I have probably spent 20 hours a week during the offseason doing things related to the projection system, especially the pitchers. I know that no matter what I do its going to barely improve the projections overall. I may not have a chance to beat PECOTA, since I have not built a similarity score program or anything like that. Its an obsession, and at some point I need to call it quits, release some final numbers, and then just sit back and watch baseball for the year, and not worry about every little thing that might improve the projections until next offseason.
For the hitters I have:
A) added a 4th year to the sample, though it is weighted much less than the other years.
B) Changed the weights on each year
C) added some modifications to the aging curve based on player type. This is still in the rudimentory stage.
Using the same sample of players with 500+ AB that I ran the projection test with, the R for CHONE improves from .677 to .703. That needs to be taken with a grain of salt, since I already knew the 2006 outcomes before making these changes, but I promise I didn't "best fit" to my little 100 player sample. I could have easily beaten all other projections in hindsight by putting in a line some like this:
IF playername.last rhymes with "Why" then HR > 40.
But I didn't do that. I looked at every player from 1982-2005 and used 4 years of data to predict the 5th year. Anyway, we'll see how it turns out.
I've spent a lot more time on the pitchers.
A) Cleaned up a lot of formuli.

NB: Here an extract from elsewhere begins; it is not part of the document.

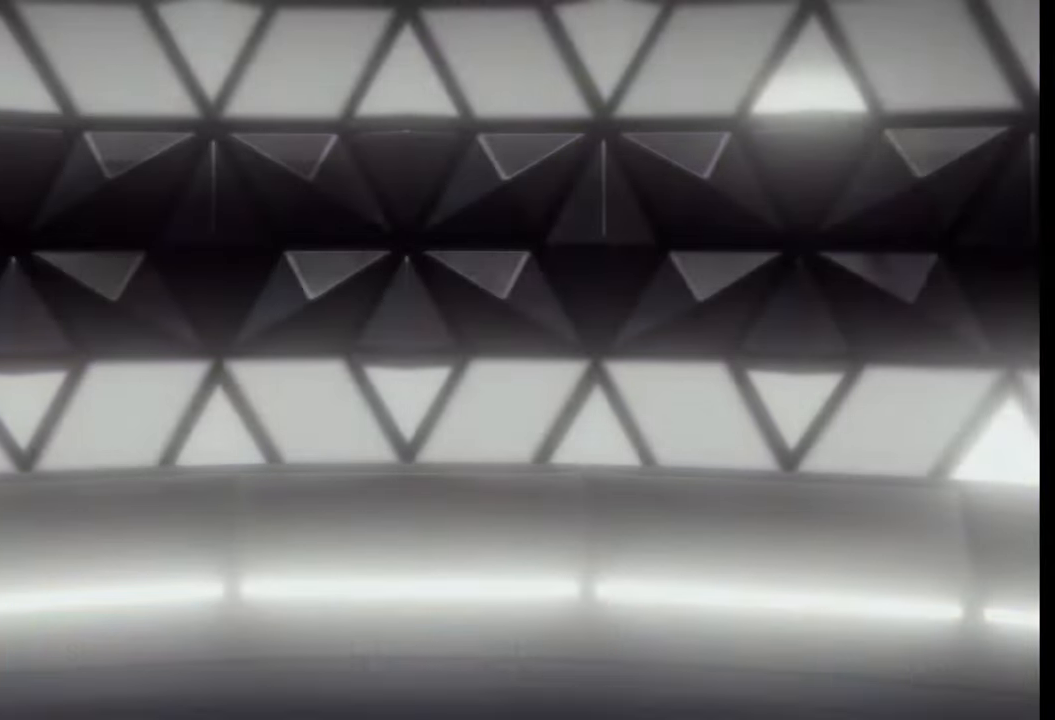
{"buttons": [], "left_stick": "center", "right_stick": "center", "events": []}
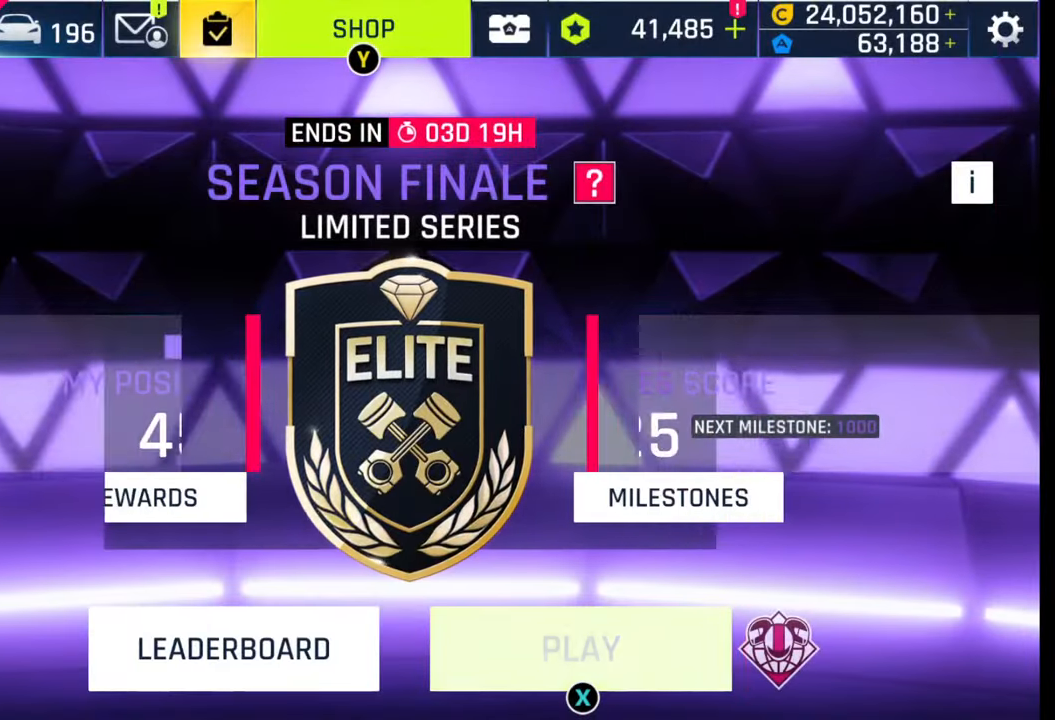
{"buttons": [], "left_stick": "center", "right_stick": "center", "events": []}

I made calculations more rigorous in places I was taking shortcuts.
B) Added batted ball data to model BABIP and HR allowed. I'm sure I'm not the only one to do this, but I don't think every forecasting system does this yet. It really helps on the homeruns. Both Derek Lowe and Javier Vasquez gave up a bunch of homers in 2005. Batted ball data tells you which one stays high and which one is a fluke. I don't know how this will work on BABIP, but its worth a shot.
C) Improved MLE's for pitchers
I use the system to project innings, strikeouts, walks, hit batters, and homers. I do not have a calculation for doubles and triples, I just assumed an average distribution for each pitcher between doubles, triples, and singles.
Once I've added batted ball data, this must be changed. Flyballs are turned into hits at a lower rate than grounders, and this is reflected in the player's hit total, but flyballs are also more likely to become doubles and triples. This has been fixed. What shocked me is how small the effect is though. Pitchers in general give up, not counting homers, 1.27 bases per hit. For the 10 starters with the highest groundball rate, its only a bit lower, 1.25. For the biggest flyball pitchers, its only a bit higher, 1.29.
I looked at the before and after ERAs for Jered Weaver and Chien-Ming Wang. Weaver baloons from 3.38 to 3.40. Wang drops to 4.09 from 4.16. Its not much but I'm not looking for every last bit to make these projections the best I can. Sometime soon I will finish CHONE v2.1.